Z-Axis Leans Toward Front of Printer
I am trying to print a cylinder 30mm high and 50mm in diameter with a 12mm central hole using PETG. Everything looks normal except the hole is not perpendicular to the build plate. It leans slightly along the Y-Axis toward the front of the printer. Any suggestions greatly appreciated.
RE:
Hi,
are you saying the cylinder is perpendicular to the base plate but the hole is not? If so, I'd check what the slicer is doing and whether the CAD file is correct (Prusa slicer "Preview" Ctrl-6 then use the sliders at bottom and right of display area to look inside the object).
If the cylinder is warped itself, I'd start with bed adhesion e.g. enable brims. It sounds like there is sufficient contact area, though. Printer-specific quirks, can't comment as I don't own this model.
RE: Z-Axis Leans Toward Front of Printer
Thanks for the suggestions. The cylinder is flat and perpendicular to the build plate. The central hole is for mounting the cylinder on a ground and polished shaft with a slightly snug friction fit. When I mount cylinder it wobbles just enough to be a problem.
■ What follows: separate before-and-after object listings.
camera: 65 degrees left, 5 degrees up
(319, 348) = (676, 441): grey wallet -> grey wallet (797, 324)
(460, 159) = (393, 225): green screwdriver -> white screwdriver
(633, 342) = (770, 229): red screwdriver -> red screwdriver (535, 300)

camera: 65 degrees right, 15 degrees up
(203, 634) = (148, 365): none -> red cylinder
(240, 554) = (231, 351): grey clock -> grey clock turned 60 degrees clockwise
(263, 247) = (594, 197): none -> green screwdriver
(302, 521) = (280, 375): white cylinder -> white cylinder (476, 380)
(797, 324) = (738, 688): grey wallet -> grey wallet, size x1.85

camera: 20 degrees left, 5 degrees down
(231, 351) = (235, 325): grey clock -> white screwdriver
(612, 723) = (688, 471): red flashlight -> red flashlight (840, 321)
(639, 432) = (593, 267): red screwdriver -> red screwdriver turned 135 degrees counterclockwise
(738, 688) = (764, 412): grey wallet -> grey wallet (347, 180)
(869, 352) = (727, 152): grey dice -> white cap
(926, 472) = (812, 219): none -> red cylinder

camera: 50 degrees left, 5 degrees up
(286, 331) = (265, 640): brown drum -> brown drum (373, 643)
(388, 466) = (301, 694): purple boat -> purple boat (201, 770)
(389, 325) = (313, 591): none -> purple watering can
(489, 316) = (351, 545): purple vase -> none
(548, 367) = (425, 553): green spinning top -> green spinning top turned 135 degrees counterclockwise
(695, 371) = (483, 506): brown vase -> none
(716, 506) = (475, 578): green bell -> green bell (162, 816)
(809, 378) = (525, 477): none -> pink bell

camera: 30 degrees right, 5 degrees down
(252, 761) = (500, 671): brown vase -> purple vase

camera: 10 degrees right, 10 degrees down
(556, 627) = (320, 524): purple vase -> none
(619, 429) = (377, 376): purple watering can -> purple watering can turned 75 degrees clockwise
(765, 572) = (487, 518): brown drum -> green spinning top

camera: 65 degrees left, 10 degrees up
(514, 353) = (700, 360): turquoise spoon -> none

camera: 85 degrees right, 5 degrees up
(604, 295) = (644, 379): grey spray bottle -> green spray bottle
After 3 days of trying to figure it out I am just making the hole under size and boring it out on a lathe to a good fit so I can get on with life. I have printed maybe 25 parts with different settings, sizes and orientations on the build plate. Nothing works. I think it is something with the printer as when I rotate the model on the build plate the out-of-perpendicular stays along the Y-axis. If it was the model I would think the problem would rotate with the model.
I tried doing the alignment procedure in the printer and that checks out and does not fix the problem. I was hoping someone would know of a more basic alignment to check the mechanical soundness of the printer.
RE: Z-Axis Leans Toward Front of Printer
If the outside of the cylinder is round and exactly how it should be but the hole isn't, I don't see how this could have anything to do with the mechanical alignment of the printer.
Two ideas:
The Nextruder cools better from the front than from the back, since the fan is in the front this could have something to do with it.
I don't have an idea how to minimize this effect except turning the print fan completely off.
Another thing to consider is seam placement, maybe try printing again with seam position set to random, or even add a groove to the hole and force the seam to be in there.